**EXERCISE OBJECTIVE**
In the copy, keep every line below as it is and leave out the pictures.

**DATA EXTRACTS**
* * * * * * *

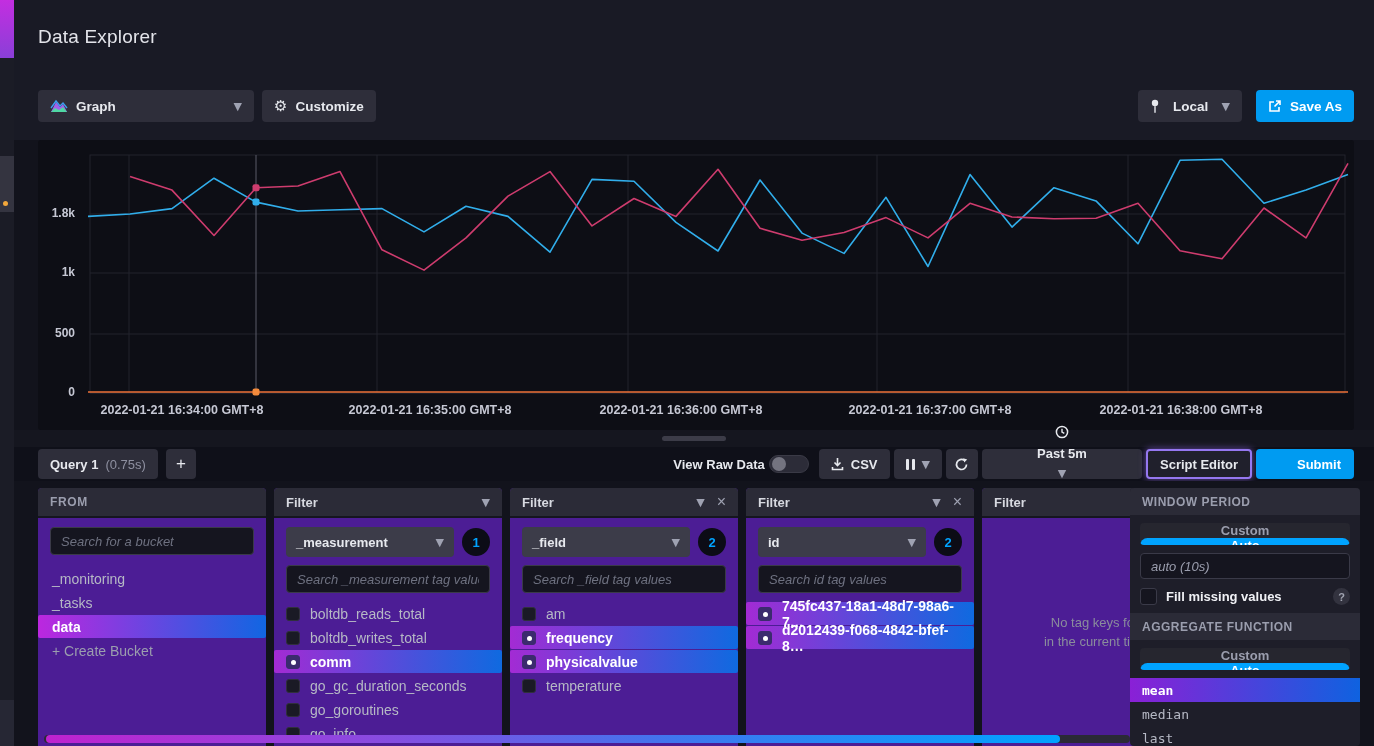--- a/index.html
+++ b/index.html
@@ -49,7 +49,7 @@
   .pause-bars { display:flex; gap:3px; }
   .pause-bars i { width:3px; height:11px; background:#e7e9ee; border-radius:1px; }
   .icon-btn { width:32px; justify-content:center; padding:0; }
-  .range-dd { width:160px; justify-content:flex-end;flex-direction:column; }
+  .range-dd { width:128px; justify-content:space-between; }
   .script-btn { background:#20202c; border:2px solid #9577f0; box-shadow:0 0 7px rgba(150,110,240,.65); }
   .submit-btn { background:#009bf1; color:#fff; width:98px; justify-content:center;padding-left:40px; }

* * * * * * *

**EXPECTED ANSWER**
--- a/index.html
+++ b/index.html
@@ -49,7 +49,7 @@
   .pause-bars { display:flex; gap:3px; }
   .pause-bars i { width:3px; height:11px; background:#e7e9ee; border-radius:1px; }
   .icon-btn { width:32px; justify-content:center; padding:0; }
-  .range-dd { width:160px; justify-content:flex-end;flex-direction:column; }
+  .range-dd { width:128px; justify-content:space-between; }
   .script-btn { background:#20202c; border:2px solid #9577f0; box-shadow:0 0 7px rgba(150,110,240,.65); }
   .submit-btn { background:#009bf1; color:#fff; width:98px; justify-content:center;padding-left:40px; }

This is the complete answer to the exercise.